ご来場ありがとうございました!(第63回西荻ブックマーク「わたしとお店とその日常 女性店主トーク」)

第63回西荻ブックマーク

ひぐらし文庫(原田真弓さん)と蟲文庫(田中美穂さん)のトークイベントが、こけし屋別館にて6月2日の18時より開催された。
「本屋は死なない」(石橋毅史氏、新潮社)で紹介された原田さんと、「わたしの小さな古本屋」(洋泉社)を出された田中さん。

やや硬い雰囲気でスタートしたものの、原田さんが田中さんに「たくさん聞きたいことがあるんです」とご自分から質問されたあたりから、徐々に硬さもとれていった。
本の内容とはかぶらないようにしつつも、未読のひとたちにも分かるようにと、お2人が本屋を始められた経緯から始まっていく。
田中さんは古本屋を営んで18年。だが、古本屋を開店した当時は、本屋での勤務経験があるでもなく、古本屋で修行したわけでもなく、いきなり、古本屋の世界に飛び込んだ。身近にたくさん、頼れる同業者の知り合いがいるでもなく、手さぐりで始める。

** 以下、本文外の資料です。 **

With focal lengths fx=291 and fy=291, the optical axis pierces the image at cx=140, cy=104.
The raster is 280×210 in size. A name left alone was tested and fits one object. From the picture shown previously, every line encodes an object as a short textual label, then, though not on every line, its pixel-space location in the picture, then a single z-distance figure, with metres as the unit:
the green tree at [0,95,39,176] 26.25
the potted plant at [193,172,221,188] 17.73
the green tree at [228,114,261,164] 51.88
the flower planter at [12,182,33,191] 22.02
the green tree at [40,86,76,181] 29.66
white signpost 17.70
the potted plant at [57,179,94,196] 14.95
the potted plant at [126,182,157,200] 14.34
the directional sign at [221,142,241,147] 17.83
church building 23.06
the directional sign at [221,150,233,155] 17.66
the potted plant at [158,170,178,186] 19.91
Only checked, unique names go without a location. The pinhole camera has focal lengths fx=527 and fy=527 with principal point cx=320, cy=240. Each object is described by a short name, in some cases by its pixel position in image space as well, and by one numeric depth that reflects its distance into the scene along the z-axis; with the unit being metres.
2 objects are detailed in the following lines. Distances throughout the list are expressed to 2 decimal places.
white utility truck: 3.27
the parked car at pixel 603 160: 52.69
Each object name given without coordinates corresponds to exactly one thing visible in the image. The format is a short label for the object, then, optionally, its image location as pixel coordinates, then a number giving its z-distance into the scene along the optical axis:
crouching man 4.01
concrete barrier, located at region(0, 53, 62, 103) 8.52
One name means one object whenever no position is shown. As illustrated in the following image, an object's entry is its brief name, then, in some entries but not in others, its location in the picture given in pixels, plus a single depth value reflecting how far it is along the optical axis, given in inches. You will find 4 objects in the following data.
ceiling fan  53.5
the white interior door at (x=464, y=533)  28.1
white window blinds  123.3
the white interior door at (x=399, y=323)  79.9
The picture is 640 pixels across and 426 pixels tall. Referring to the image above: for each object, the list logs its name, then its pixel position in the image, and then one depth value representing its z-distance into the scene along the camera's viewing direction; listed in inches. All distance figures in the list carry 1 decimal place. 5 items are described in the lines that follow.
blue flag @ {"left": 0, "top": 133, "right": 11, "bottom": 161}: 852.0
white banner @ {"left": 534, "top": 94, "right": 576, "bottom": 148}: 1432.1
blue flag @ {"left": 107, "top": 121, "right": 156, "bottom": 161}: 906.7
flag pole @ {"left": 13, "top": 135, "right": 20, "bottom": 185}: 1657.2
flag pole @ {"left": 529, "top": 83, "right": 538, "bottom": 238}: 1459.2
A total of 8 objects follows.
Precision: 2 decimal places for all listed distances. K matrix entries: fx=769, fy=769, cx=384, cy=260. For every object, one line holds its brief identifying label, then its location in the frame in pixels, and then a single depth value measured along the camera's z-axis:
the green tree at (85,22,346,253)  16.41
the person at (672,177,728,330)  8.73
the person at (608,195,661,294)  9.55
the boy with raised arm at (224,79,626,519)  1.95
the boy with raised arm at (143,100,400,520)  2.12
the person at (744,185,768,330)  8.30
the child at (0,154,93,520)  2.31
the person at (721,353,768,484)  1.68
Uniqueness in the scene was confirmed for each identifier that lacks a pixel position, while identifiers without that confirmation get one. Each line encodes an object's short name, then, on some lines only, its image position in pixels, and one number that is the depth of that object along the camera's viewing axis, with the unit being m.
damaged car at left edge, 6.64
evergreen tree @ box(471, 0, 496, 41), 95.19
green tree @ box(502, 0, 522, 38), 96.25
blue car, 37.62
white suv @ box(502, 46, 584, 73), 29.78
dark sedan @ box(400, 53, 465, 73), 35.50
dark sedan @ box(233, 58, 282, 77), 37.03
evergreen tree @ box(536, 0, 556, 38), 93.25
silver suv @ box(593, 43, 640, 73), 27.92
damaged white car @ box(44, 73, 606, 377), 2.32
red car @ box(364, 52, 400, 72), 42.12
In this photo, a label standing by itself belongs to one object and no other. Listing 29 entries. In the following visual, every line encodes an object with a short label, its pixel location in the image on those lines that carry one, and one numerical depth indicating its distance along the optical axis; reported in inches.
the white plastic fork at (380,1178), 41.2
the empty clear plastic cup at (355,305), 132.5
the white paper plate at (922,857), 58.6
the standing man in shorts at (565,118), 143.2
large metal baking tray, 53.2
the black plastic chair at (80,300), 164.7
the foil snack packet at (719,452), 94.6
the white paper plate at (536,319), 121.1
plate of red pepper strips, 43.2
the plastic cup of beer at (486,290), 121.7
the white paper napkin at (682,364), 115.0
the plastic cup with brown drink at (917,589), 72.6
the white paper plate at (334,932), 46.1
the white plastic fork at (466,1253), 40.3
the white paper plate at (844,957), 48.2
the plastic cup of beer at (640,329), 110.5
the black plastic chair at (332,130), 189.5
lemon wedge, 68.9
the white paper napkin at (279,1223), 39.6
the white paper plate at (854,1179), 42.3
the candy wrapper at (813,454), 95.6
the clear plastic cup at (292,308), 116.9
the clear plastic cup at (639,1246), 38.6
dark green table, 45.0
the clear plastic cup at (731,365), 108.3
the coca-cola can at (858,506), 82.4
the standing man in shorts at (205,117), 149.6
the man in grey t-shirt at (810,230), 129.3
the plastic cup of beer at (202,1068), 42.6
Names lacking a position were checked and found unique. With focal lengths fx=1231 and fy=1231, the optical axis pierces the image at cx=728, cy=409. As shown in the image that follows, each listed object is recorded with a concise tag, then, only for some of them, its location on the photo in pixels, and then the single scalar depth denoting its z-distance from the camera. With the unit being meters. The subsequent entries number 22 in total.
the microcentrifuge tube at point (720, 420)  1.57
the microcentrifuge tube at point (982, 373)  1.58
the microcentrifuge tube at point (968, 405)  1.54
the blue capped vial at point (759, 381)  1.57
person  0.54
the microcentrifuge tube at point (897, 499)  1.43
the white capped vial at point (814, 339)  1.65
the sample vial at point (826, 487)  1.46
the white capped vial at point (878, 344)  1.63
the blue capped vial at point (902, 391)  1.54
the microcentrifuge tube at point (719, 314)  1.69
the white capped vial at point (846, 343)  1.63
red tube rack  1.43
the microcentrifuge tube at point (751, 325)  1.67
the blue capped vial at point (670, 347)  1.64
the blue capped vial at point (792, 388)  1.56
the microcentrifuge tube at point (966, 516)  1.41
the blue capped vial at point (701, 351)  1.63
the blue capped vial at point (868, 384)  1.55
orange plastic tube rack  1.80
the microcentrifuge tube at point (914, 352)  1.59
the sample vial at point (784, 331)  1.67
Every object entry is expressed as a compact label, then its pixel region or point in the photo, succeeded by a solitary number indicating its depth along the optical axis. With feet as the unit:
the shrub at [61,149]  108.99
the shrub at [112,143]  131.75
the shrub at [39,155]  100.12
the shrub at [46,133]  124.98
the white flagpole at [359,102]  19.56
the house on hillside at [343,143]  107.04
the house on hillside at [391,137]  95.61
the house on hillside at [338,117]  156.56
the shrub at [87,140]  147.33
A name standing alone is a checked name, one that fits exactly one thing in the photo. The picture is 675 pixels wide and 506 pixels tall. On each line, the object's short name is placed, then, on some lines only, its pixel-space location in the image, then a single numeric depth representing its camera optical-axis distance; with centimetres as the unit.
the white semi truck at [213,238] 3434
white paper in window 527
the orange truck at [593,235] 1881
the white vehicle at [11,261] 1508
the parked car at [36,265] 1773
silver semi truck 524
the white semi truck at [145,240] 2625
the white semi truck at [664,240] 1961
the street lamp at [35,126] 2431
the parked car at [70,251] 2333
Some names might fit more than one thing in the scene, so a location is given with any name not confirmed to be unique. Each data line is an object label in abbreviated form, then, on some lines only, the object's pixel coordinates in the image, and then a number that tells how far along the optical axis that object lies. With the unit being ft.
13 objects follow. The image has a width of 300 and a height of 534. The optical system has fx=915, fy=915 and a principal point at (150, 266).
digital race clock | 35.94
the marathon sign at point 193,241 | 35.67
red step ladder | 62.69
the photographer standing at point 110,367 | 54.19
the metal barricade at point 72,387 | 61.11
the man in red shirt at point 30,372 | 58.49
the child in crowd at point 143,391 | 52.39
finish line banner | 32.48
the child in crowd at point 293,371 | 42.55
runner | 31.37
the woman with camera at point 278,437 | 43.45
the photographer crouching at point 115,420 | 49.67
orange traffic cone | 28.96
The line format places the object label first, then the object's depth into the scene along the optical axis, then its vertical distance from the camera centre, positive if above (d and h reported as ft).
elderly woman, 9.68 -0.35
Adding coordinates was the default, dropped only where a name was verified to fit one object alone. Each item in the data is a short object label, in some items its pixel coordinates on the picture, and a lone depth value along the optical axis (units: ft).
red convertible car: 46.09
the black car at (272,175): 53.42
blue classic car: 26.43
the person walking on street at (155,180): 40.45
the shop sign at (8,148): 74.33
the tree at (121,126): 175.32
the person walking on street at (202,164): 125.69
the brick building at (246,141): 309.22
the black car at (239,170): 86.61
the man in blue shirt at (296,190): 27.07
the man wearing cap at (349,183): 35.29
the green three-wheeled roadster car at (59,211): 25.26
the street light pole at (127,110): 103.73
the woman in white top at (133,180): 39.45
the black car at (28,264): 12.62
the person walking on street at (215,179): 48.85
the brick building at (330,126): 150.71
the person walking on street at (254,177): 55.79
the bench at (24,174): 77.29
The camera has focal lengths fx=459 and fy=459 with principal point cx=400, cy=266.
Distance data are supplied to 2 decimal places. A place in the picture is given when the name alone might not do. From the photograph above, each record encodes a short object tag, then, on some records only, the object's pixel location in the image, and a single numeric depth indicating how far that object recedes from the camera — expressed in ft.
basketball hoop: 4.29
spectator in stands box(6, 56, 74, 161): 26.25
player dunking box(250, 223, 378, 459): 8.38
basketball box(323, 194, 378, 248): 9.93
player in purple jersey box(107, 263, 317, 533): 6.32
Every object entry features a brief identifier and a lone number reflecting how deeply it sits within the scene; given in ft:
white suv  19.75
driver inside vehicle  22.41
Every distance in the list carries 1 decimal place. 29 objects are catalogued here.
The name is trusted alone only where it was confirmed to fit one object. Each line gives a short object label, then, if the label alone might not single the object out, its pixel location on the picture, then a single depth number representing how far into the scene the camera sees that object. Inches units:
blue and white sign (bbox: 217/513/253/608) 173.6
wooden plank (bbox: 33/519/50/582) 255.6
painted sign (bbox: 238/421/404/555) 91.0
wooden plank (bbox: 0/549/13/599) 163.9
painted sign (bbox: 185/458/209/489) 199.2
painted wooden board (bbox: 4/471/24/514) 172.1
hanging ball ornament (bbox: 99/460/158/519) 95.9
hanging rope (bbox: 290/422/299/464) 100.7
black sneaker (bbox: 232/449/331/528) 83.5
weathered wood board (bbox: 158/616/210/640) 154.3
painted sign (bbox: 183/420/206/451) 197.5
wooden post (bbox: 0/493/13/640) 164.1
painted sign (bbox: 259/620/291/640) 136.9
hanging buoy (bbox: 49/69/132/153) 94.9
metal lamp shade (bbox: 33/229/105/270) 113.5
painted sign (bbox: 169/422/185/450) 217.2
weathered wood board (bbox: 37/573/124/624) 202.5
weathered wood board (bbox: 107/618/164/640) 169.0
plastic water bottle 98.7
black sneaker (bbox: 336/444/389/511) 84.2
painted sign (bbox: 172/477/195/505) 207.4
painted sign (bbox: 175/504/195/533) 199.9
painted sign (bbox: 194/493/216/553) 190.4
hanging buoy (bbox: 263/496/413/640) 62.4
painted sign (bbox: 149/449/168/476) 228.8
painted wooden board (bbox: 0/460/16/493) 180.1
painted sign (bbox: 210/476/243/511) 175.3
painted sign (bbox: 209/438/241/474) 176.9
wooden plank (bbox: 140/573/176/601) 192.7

一方、原田さんは書店員としての経験をひっさげて2年前に「ひぐらし文庫」を開店。
新刊も古本も雑貨も置く。あえて、古本屋とか新刊書店といったくくりに縛られたくないというお話だった。
印象的だったのは本好きをターゲットというより、テレビなどで話題になっている本などを見て店にくる、そういう、本をよく読む層の一歩手前の人たちをターゲットにされているような気がした。
このお2人の店はことごとく違う。共通点をあげるとしたら、女性店主であり、店の所在地の地域性を非常に大事にされていることだ。
原田さんのお店は雑司が谷の商店街の中だ。「手創り市」という手づくり作家が集まる市が定期的に開催される鬼子母神の神社の近くなので、作家性を重視して、雑貨などは買い付けに行くとのこと。
かたや、田中さんのお店は倉敷の美観地区にある。本などに見向きもしない観光客がふらっと入ってくることもある。蟲文庫も古本だけではない、古本が9割以上と田中さんはおっしゃっていたが、他にもCDや雑貨も置いているとのこと。
田中さんが新刊を置きだしたのは最近になってのことだというのが興味深かった。開店した当時は、古本屋が新刊を積極的に置くような傾向はなかったのだろう。
18年ものキャリアを積んだ田中さんでさえ、いまだに買取りはこわいというのが、言葉に重みがあった。
そんな蟲文庫が 、未だに売上げゼロの日がないというのが、もう、参りましたの一言に尽きる。地域に愛されて、重宝されているお店なんだなというのがよくわかる。
後半は会場の人たちのアンケートに記入された質問をお2人にすることで、あっという間に時間が過ぎていった。女性店主ということで、1人で店番していて、怖い思いをしたことはないかといった質問も出た。幸いにもそんな恐ろしい場面に出くわしたことはないとのお答えだが、ひぐらしさんが、ちょっと腕に覚えありと、さらりとおっしゃていたのが面白かった。
古本屋って利益は出るのか、などといったお2人が答えにくいような、しかし話し出すとどこまでもきりがないといったストレートな質問も多かった。
ひぐらしさんが新刊を買いつけに行っているというお話もあり、このへんを個人的にはもっと詳しく聞きたかった。
この会場に古本屋になりたいという人はどのくらいいたのだろう。どちらかというと古本屋志望の人より、このお2人の話が聞きたくて来たという方の方が多かったのかもしれない。そんなことを思いながら聞いていた。